都道府県及び指定都市は,アルコール,薬物,ギャンブル等の各種依存症患者が地域で適切な医療を受けられるようにするため,依存症専門医療機関及び依存症治療拠点機関の選定を進めている。依存症専門医療機関は,依存症の専門性を有した医師が担当する入院治療や,依存症に特化した専門プログラムを有する外来医療を行うほか,相談機関や医療機関,民間団体(自助グループ等を含む。),依存症回復支援機関等と連携して依存症関連問題に取り組んでいる。また,依存症治療拠点機関は,依存症専門医療機関の中から選定され,各都道府県及び指定都市内の依存症専門医療機関の連携拠点となって,依存症に関する取組の情報発信や,医療機関を対象とした依存症に関する研修を実施するなどしている。令和2年3月末日現在,薬物依存症の専門医療機関がある地方公共団体(都道府県及び指定都市)は39,うち治療拠点機関がある地方公共団体(都道府県及び指定都市)は30であった(厚生労働省社会・援護局の資料による。)。
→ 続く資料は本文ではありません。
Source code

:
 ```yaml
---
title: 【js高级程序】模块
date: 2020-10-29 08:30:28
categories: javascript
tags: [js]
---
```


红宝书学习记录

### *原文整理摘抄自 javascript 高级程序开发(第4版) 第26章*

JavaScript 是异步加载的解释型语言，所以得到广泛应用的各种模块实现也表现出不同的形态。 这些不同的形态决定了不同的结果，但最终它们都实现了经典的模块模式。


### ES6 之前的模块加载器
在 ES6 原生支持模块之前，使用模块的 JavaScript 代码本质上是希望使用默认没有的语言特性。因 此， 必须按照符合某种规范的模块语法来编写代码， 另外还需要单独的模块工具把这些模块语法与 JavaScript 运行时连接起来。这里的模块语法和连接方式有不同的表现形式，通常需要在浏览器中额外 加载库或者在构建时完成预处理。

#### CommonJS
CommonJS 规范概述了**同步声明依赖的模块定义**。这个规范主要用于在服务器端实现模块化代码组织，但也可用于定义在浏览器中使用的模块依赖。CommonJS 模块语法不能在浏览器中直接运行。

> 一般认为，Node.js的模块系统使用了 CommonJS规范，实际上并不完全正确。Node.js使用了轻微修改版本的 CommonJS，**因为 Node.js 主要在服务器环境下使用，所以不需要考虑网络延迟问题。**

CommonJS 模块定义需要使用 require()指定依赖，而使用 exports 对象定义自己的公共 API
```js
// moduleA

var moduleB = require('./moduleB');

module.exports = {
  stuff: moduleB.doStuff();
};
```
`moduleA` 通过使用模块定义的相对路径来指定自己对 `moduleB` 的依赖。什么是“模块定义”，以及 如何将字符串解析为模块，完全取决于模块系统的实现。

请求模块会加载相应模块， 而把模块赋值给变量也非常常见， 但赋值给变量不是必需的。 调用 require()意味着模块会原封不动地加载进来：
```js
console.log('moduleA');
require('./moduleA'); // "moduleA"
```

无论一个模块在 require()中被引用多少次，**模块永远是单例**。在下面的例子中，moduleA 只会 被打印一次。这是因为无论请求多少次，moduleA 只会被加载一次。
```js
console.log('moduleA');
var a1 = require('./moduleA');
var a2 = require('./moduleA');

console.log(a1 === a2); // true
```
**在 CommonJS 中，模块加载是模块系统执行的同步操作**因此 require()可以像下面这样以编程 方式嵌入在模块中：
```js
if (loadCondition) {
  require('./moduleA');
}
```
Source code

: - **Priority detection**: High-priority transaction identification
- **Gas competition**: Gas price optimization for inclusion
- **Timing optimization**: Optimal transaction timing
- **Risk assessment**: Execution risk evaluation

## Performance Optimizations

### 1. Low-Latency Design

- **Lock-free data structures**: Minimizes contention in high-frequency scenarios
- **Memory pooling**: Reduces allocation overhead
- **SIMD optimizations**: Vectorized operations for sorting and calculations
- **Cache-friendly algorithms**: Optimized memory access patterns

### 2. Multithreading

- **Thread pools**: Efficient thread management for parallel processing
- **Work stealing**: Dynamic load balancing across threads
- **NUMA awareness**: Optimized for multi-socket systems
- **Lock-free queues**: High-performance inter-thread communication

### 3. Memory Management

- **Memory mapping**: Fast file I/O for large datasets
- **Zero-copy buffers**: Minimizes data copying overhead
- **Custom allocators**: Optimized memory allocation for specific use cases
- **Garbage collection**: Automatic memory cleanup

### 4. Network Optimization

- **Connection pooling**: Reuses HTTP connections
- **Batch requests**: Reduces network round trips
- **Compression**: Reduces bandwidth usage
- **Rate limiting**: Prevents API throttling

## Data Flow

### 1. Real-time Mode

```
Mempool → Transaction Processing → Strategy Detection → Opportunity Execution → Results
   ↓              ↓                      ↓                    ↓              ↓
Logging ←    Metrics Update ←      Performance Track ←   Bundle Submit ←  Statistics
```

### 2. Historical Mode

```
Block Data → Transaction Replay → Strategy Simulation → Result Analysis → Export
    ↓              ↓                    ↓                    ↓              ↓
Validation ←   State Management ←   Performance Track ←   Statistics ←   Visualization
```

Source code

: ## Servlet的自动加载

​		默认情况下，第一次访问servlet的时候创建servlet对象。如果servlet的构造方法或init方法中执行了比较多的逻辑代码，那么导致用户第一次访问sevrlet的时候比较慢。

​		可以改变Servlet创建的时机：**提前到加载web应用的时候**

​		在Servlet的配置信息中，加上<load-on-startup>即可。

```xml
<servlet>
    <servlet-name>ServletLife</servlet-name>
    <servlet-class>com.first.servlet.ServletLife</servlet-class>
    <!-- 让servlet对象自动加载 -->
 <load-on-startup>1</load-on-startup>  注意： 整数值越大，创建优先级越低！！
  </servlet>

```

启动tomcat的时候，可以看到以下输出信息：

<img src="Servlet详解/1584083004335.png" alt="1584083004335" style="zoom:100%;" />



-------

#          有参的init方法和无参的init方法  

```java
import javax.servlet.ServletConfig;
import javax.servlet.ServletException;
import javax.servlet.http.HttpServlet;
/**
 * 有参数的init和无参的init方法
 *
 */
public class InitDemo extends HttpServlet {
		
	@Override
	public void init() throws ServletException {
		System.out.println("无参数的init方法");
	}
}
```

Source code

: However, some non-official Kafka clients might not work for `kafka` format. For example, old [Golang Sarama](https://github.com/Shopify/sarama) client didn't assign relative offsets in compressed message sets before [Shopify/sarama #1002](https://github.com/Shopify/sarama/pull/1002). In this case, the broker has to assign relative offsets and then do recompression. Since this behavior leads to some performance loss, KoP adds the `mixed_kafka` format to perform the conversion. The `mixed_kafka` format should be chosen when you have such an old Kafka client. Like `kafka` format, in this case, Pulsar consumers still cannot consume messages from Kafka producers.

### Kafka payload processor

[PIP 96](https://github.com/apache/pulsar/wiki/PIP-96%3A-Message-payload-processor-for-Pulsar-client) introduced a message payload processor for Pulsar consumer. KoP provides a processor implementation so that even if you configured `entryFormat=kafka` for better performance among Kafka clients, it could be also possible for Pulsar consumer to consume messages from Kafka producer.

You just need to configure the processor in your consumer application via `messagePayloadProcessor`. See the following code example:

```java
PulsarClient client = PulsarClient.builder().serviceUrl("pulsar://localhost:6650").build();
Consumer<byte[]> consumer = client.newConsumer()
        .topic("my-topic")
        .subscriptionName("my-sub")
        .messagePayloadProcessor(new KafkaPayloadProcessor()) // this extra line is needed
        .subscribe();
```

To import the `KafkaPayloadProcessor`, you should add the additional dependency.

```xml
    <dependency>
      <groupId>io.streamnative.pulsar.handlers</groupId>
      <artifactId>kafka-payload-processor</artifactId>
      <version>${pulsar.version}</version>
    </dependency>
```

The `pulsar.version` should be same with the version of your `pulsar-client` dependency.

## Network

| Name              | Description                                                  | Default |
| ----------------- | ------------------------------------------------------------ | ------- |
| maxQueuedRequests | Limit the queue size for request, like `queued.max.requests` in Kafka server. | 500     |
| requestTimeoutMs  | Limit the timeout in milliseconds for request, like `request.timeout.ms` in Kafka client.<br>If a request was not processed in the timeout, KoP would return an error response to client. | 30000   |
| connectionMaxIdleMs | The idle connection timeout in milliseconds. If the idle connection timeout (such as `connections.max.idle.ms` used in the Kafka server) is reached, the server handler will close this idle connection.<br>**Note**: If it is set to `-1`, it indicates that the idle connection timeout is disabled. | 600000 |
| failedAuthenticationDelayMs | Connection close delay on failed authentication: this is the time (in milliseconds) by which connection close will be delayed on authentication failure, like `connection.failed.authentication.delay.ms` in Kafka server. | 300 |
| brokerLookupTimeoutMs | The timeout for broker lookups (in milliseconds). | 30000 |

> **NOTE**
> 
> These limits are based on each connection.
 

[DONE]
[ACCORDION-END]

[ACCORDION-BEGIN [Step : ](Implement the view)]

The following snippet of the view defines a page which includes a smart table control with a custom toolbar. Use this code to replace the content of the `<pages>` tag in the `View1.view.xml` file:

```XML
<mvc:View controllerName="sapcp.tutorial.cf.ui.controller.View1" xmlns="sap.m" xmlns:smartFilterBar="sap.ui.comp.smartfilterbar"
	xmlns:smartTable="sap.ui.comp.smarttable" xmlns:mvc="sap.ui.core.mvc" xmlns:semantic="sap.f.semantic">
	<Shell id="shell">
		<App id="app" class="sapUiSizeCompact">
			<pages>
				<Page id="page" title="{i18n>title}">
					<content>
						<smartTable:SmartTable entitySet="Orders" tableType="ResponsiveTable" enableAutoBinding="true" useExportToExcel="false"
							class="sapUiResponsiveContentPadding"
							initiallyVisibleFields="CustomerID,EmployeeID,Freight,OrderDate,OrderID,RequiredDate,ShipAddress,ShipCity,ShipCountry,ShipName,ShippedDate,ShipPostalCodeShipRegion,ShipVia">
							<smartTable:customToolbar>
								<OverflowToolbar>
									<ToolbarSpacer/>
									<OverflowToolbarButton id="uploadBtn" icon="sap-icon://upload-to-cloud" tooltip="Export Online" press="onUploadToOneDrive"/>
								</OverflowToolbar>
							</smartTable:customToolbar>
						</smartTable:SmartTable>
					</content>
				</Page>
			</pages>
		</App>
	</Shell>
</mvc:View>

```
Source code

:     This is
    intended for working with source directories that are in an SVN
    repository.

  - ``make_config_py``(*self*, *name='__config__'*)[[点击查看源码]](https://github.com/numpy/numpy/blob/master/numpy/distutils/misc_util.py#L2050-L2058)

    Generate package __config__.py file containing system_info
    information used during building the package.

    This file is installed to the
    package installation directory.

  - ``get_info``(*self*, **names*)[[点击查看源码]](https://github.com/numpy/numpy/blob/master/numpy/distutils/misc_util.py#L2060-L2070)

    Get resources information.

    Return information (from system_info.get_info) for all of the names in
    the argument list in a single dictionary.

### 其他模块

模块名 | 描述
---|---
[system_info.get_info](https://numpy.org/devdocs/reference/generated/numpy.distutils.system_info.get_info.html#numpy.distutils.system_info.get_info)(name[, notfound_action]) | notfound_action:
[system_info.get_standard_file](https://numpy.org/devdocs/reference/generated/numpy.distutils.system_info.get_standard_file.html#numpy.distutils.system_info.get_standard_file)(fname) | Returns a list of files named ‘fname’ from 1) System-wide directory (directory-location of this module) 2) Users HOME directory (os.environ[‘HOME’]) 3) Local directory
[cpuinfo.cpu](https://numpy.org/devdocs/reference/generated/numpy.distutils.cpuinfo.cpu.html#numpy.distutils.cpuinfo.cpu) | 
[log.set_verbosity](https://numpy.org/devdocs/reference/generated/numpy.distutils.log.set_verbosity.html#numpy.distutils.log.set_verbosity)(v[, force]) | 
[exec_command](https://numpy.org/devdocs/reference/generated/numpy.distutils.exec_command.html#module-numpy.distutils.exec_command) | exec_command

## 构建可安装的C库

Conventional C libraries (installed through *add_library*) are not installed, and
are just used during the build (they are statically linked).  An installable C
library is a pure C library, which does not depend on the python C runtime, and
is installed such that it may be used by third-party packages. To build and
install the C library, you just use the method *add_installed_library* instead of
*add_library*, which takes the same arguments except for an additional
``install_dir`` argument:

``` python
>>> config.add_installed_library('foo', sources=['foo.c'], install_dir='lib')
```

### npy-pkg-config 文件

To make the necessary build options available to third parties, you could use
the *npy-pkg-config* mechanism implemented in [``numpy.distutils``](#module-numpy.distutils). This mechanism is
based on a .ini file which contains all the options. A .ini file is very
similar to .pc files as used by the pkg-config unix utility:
その他の専門病院等においても,薬物使用による身体的な障害や精神的な障害の治療が行われる。専門病院では,通常,第一段階として,薬物によってもたらされる中毒性精神病の症状(幻覚や妄想等)を改善するための投薬を中心とした治療が行われ,その後,第二段階として,薬物依存症そのものを治療の対象とする認知行動療法プログラム等が行われる。